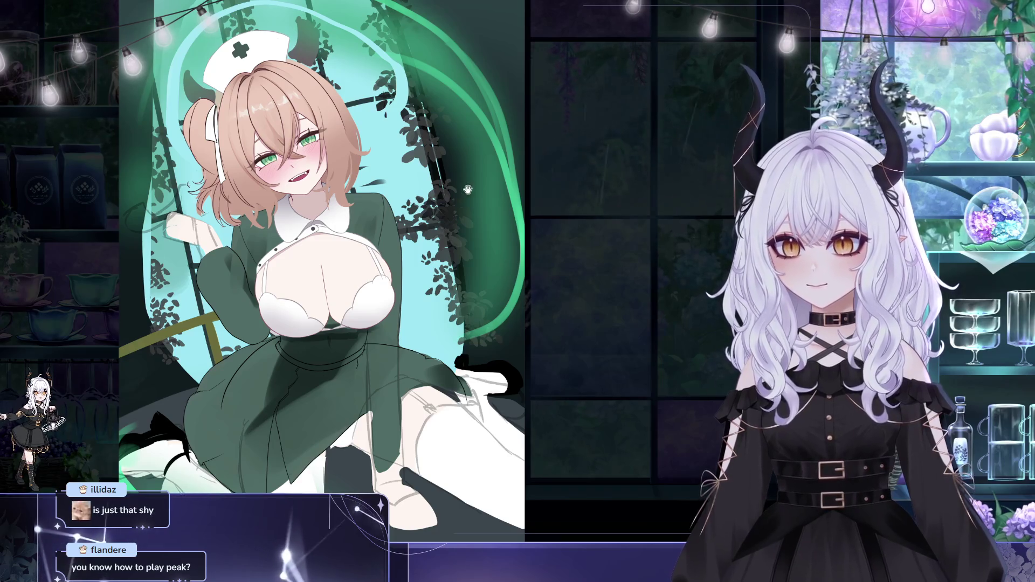
{"action": "scroll", "coordinate": [426, 189], "scroll_direction": "up", "scroll_amount": 2}
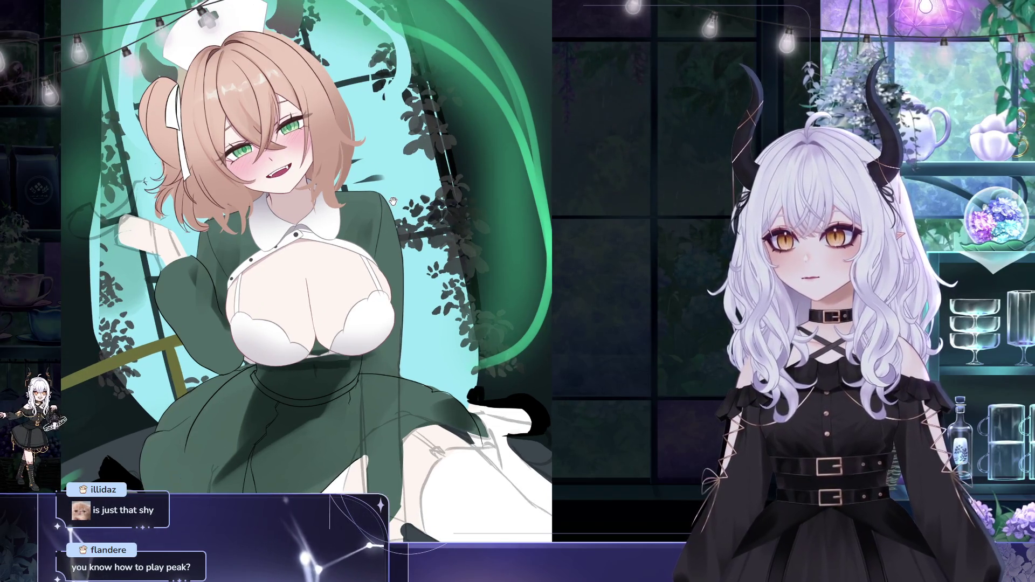
{"action": "scroll", "coordinate": [424, 215], "scroll_direction": "up", "scroll_amount": 2}
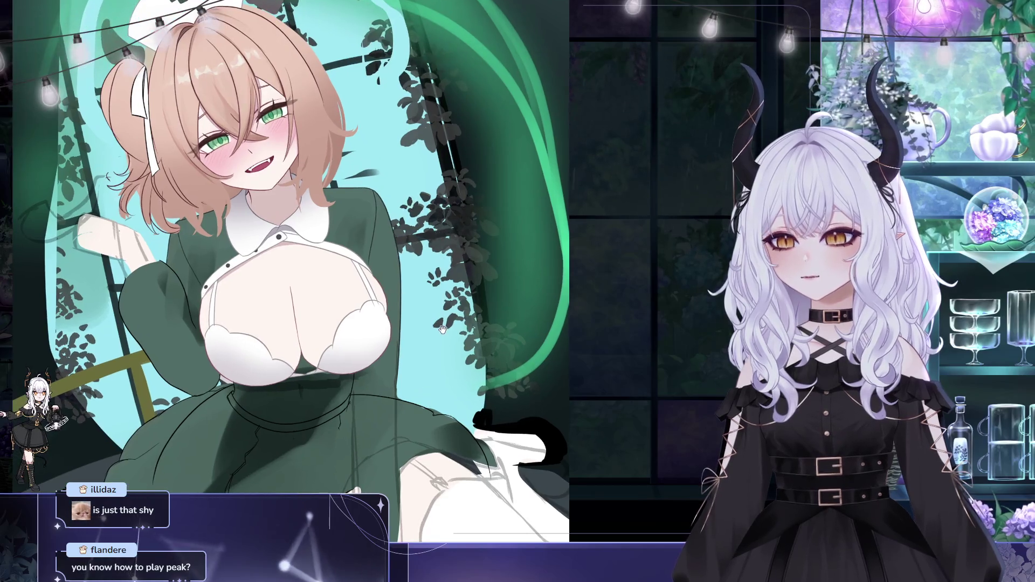
{"action": "scroll", "coordinate": [350, 252], "scroll_direction": "up", "scroll_amount": 1}
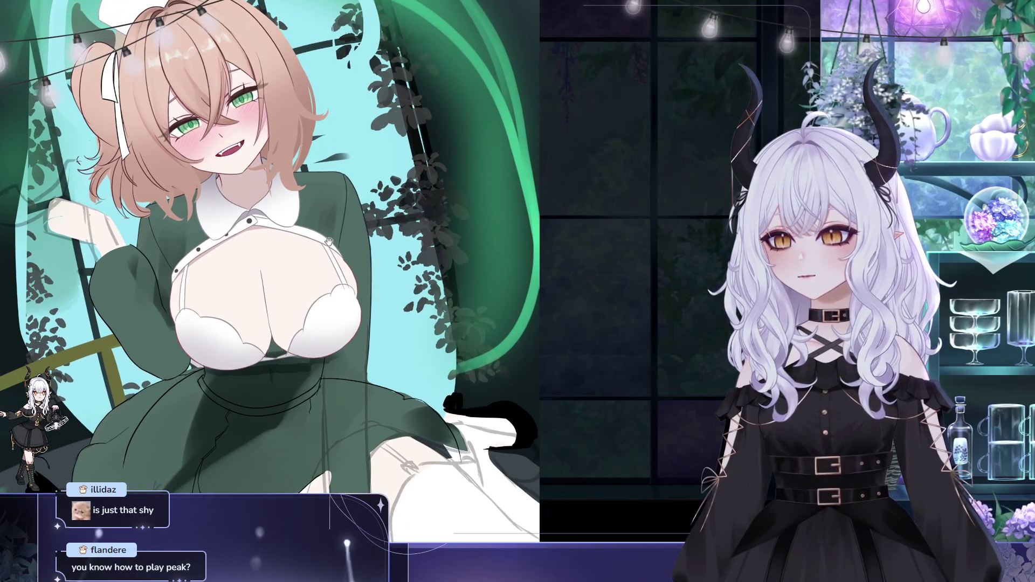
{"action": "scroll", "coordinate": [387, 251], "scroll_direction": "up", "scroll_amount": 1}
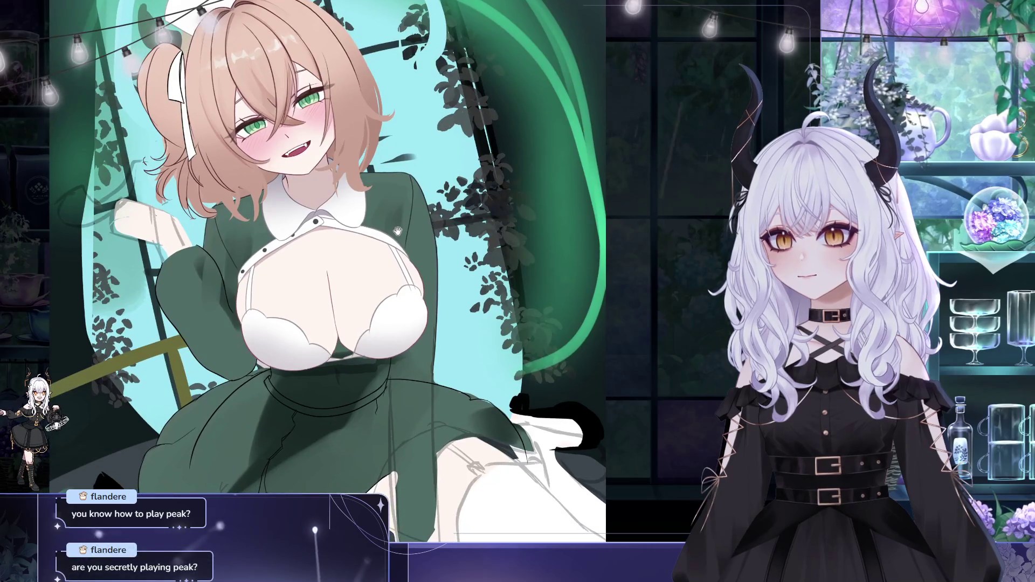
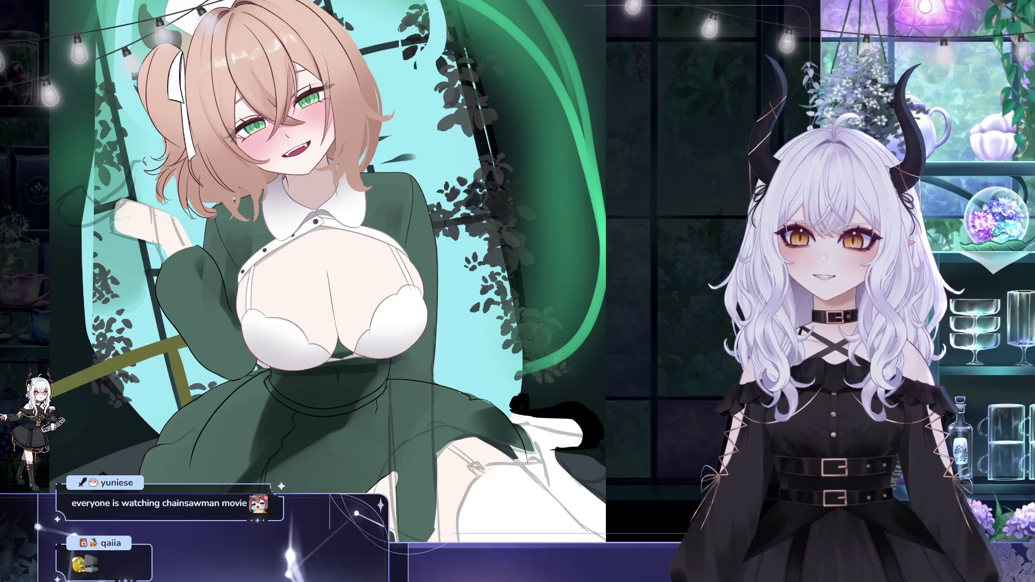
Undo the pink background change to bring back the teal background.
{"action": "scroll", "coordinate": [323, 269], "scroll_direction": "down", "scroll_amount": 1}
--------------------------------------------------
[INSTRUCTIONS FOR THE TASK]
Copy out each line of the records above that includes "coordinate".

[EXERCISE RESPONSE]
{"action": "scroll", "coordinate": [426, 189], "scroll_direction": "up", "scroll_amount": 2}
{"action": "scroll", "coordinate": [424, 215], "scroll_direction": "up", "scroll_amount": 2}
{"action": "scroll", "coordinate": [350, 252], "scroll_direction": "up", "scroll_amount": 1}
{"action": "scroll", "coordinate": [387, 251], "scroll_direction": "up", "scroll_amount": 1}
{"action": "scroll", "coordinate": [323, 269], "scroll_direction": "down", "scroll_amount": 1}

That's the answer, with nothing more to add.